- [WORK ORDER] Look through the entries below and count the lines that contain "class". Reply with that number only.

START SOURCE MATERIAL

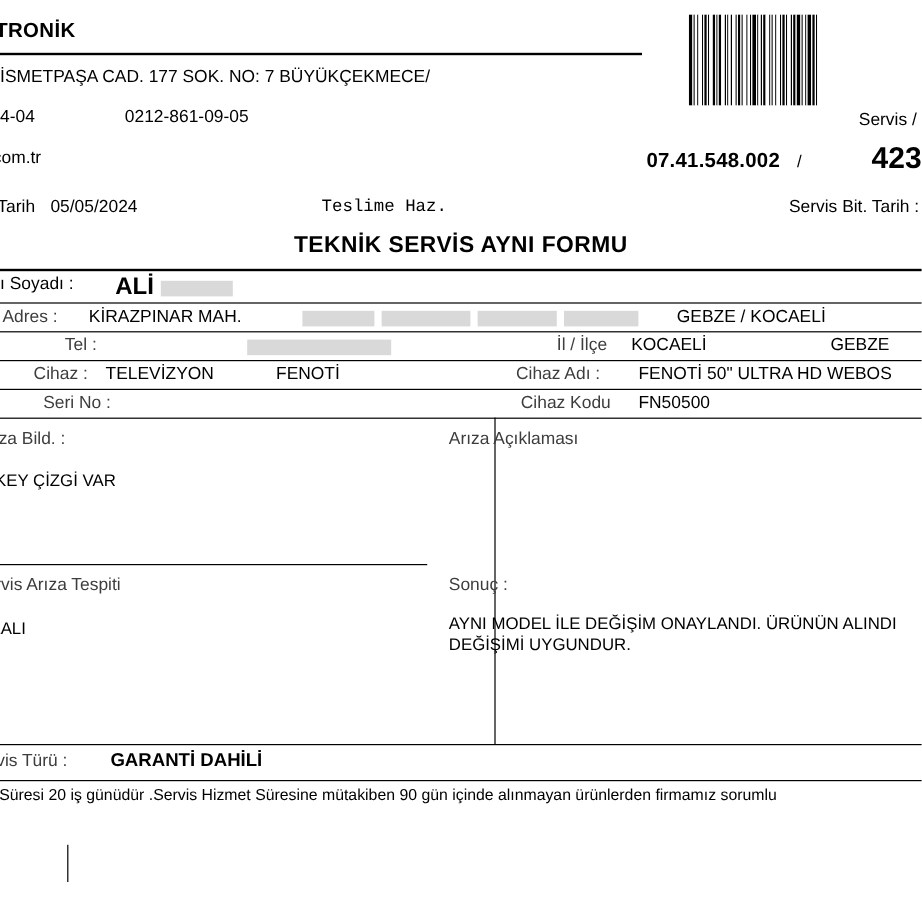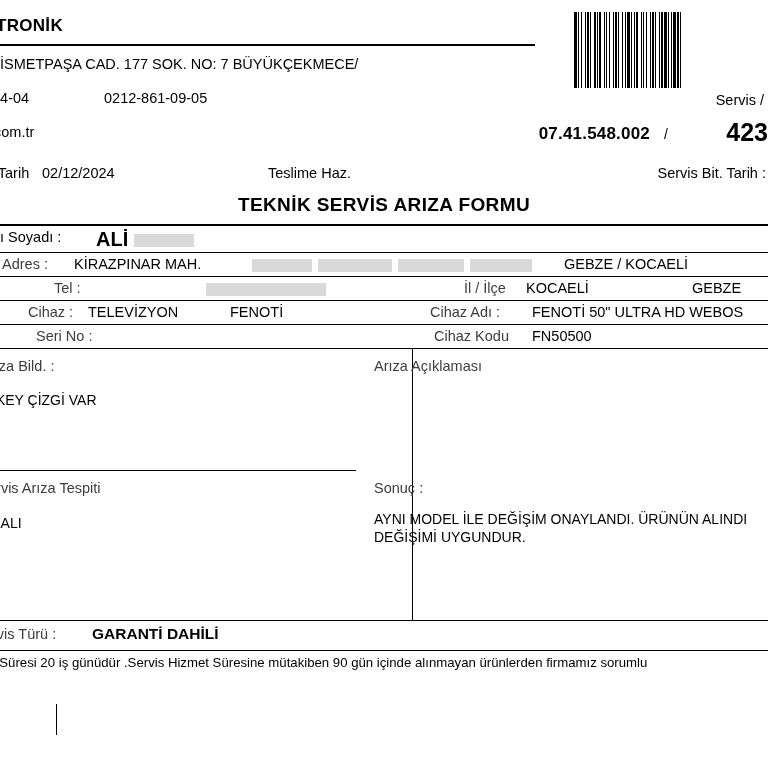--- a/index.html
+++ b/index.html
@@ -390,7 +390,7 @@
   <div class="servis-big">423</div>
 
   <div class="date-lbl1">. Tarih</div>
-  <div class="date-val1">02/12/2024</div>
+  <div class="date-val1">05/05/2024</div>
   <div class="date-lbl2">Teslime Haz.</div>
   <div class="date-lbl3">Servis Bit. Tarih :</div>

END SOURCE MATERIAL

- [OUTPUT OF THE TASK] 6